사용자는 자신만의 비디오 파일을 업로드하고 Grounding DINO 및 SAM 2 프레임워크를 사용하여 맞춤형 텍스트 프롬프트로 지상화 및 추적을 지정할 수 있습니다.
이를 위해 스크립트를 실행하세요:

python grounded_sam2_tracking_demo_with_continuous_id.py

다양한 매개변수를 사용자 정의할 수 있습니다:
- text: 지상화 텍스트 프롬프트.
- video_dir: 비디오 파일이 포함된 디렉토리.
- output_dir: 처리된 출력 파일을 저장할 디렉토리.
- output_video_path: 출력 비디오 경로.
- step: 처리할 프레임 간격.
- box_threshold: Grounding DINO 모델의 박스 임계값.
- text_threshold: Grounding DINO 모델의 텍스트 임계값.
참고: 이 방법은 텍스트 프롬프트의 마스크 유형만 지원합니다.
Grounding DINO 1.5 모델을 사용해보고 싶다면, API 토큰을 설정한 후 다음 스크립트를 실행할 수 있습니다:

python grounded_sam2_tracking_demo_with_continuous_id_gd1.5.py

Grounded-SAM-2 비디오 객체 추적(연속 ID 부여 및 역추적 포함) (Grounding DINO 사용)

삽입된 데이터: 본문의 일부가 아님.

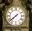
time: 7:38
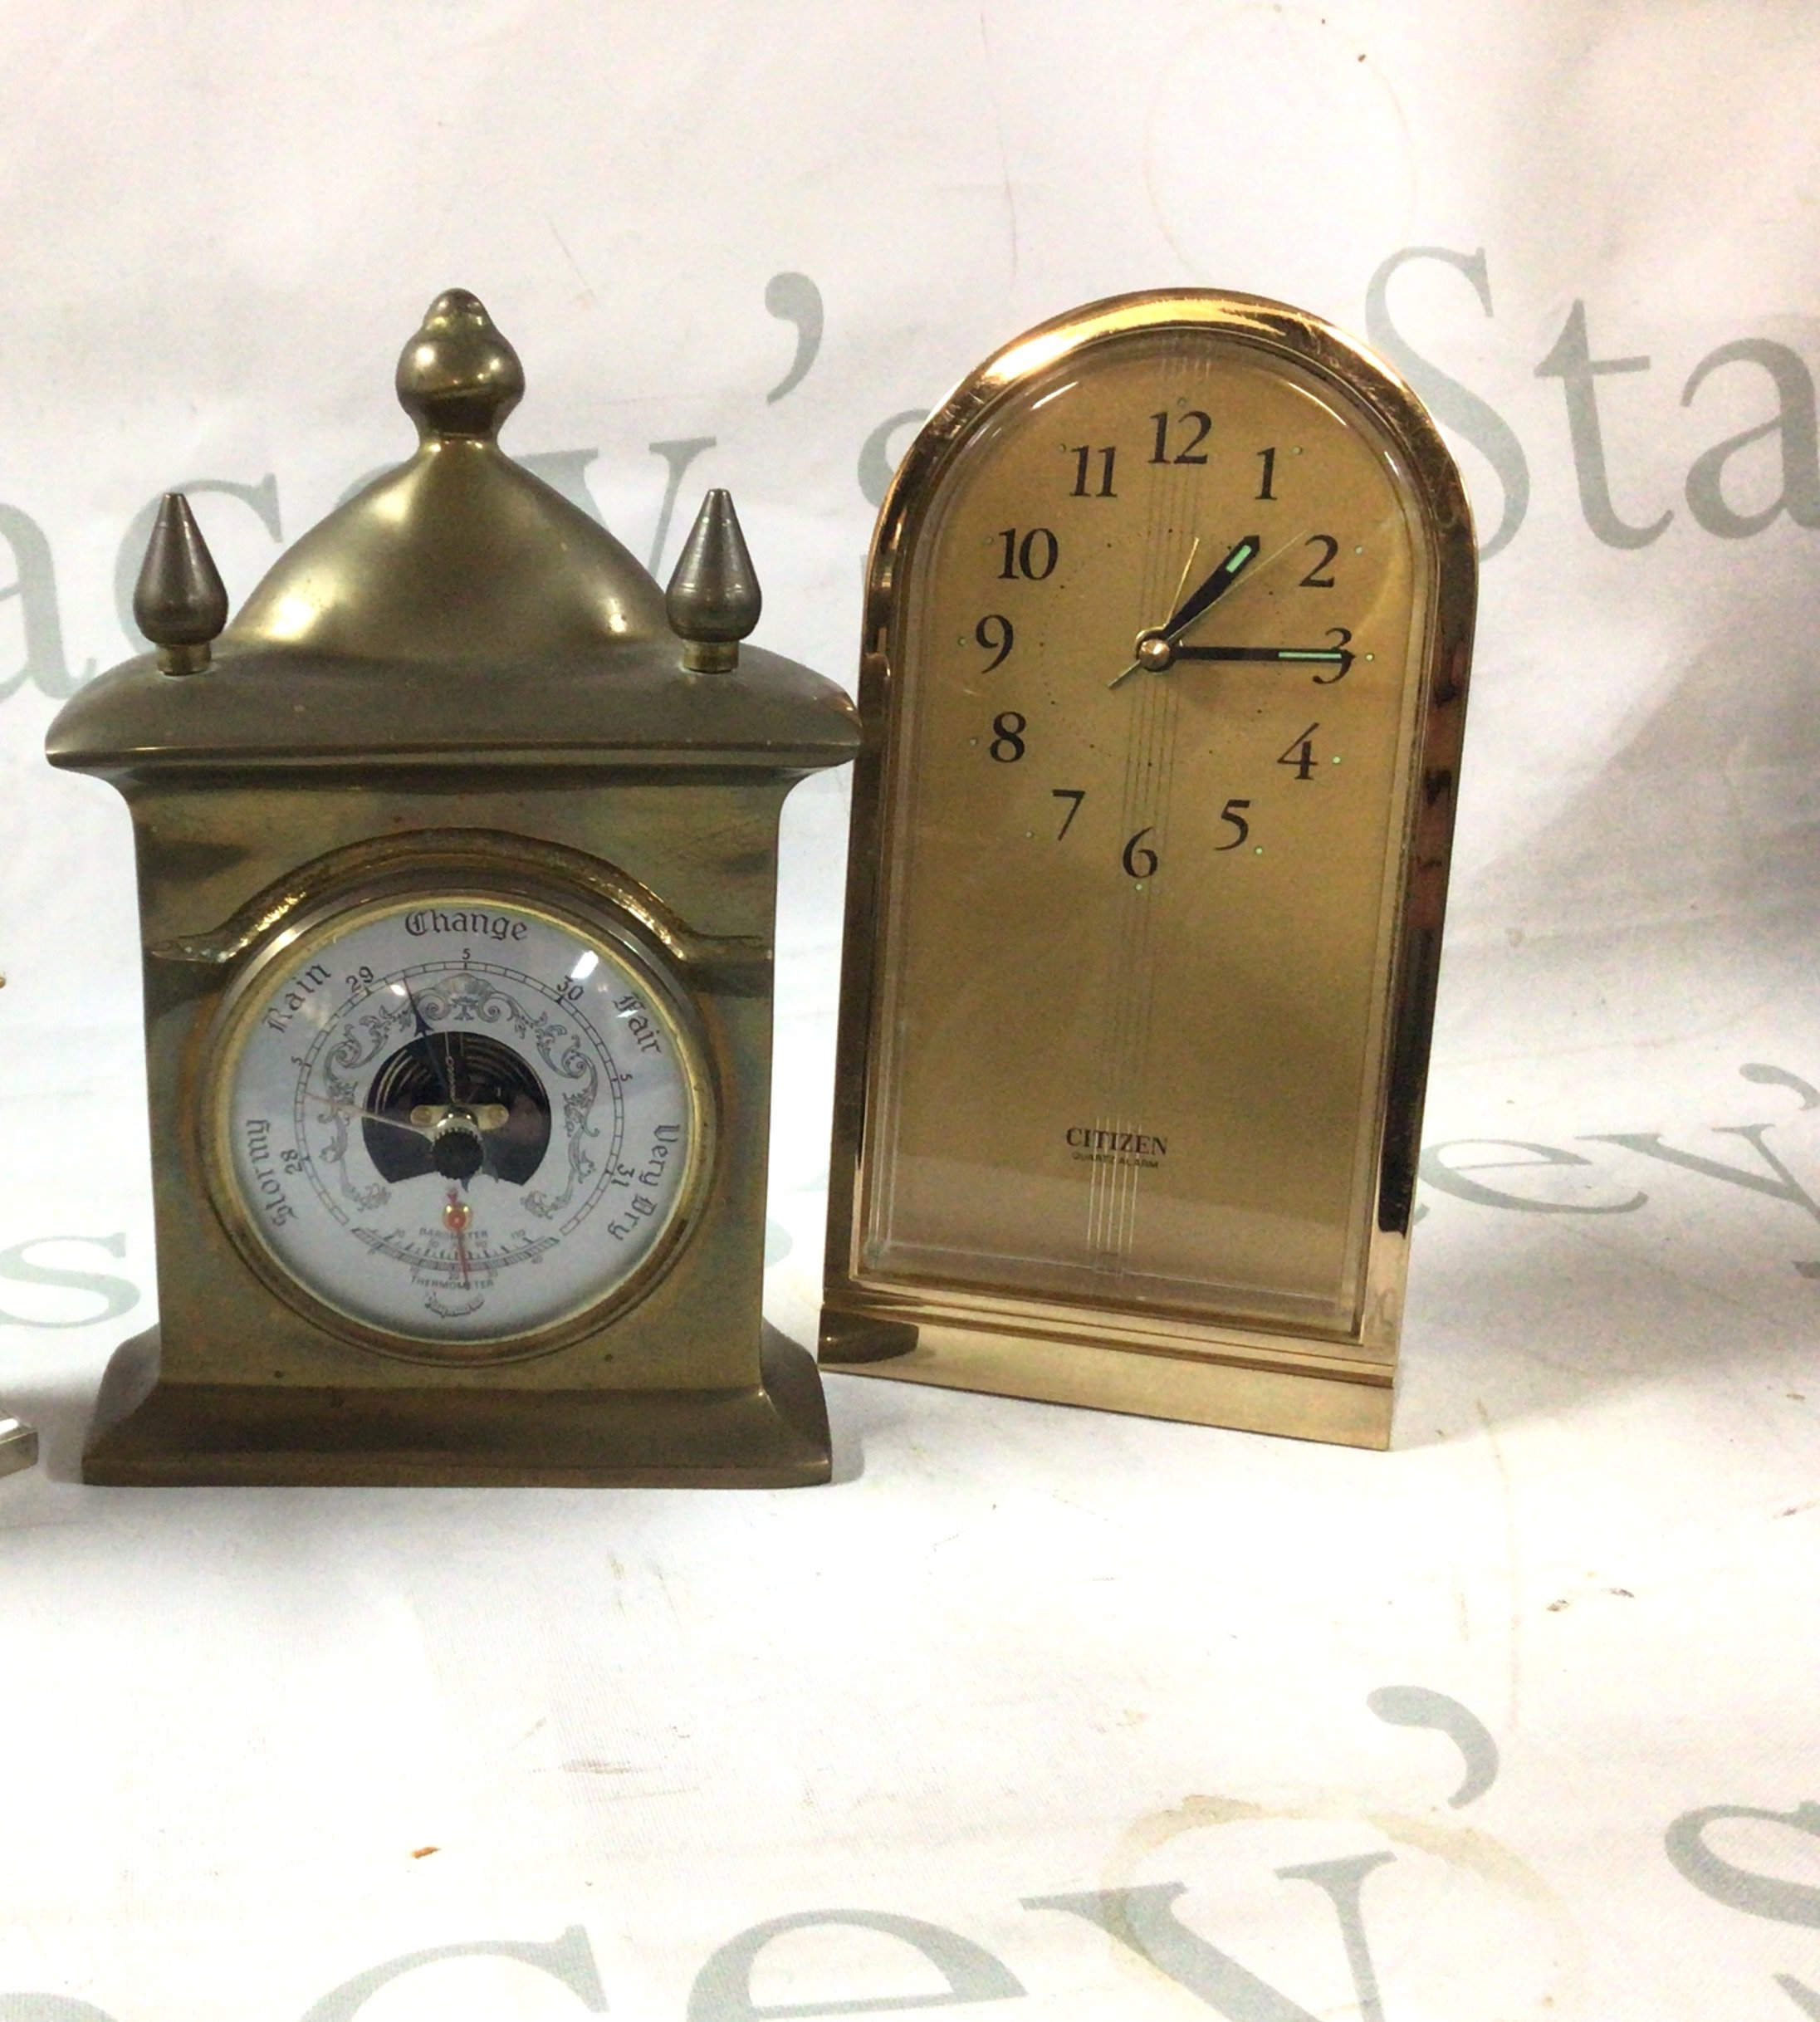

이 방법은 객체의 전체 수명을 단순하게 추적할 수 있습니다.
여기서 역추적 기능은, 객체가 비디오 내에서 등장한 시점만 추적하는 것이 아니라,
- 객체가 처음 등장하기 이전 프레임까지도 추적할 수 있는 기능을 의미해.
즉, 연속 ID 부여 기능으로 새로운 객체를 찾아내는 것뿐만 아니라, 그 객체가 처음 나타나기 전의 프레임에서도 해당 객체가 있었는지 확인하여, 그 이전 프레임에서도 객체를 추적할 수 있어. - 이렇게 하면 비디오 내에서 객체가 처음 등장한 시점뿐만 아니라 객체의 전체 수명을 추적할 수 있는 기능을 제공하는 거야.

이 방식은, 비디오를 앞에서부터 끝까지 순차적으로 추적하는 방식이 아니라, 필요시 객체의 등장 시점 이전까지 거슬러 올라가면서 객체를 추적해 더 정확한 추적을 가능하게 해.
따라서 객체가 비디오 어디서 처음 등장했는지와 관계없이, 그 객체의 전체 수명을 비디오 전반에 걸쳐 모두 추적할 수 있게 돕는 거지.

python grounded_sam2_tracking_demo_with_continuous_id_plus.py

위 방법을 사용하면 비디오 전체에서 새로운 객체를 식별하고 추적하며, 역추적 기능까지 포함하여 더욱 정확한 객체 추적이 가능합니다.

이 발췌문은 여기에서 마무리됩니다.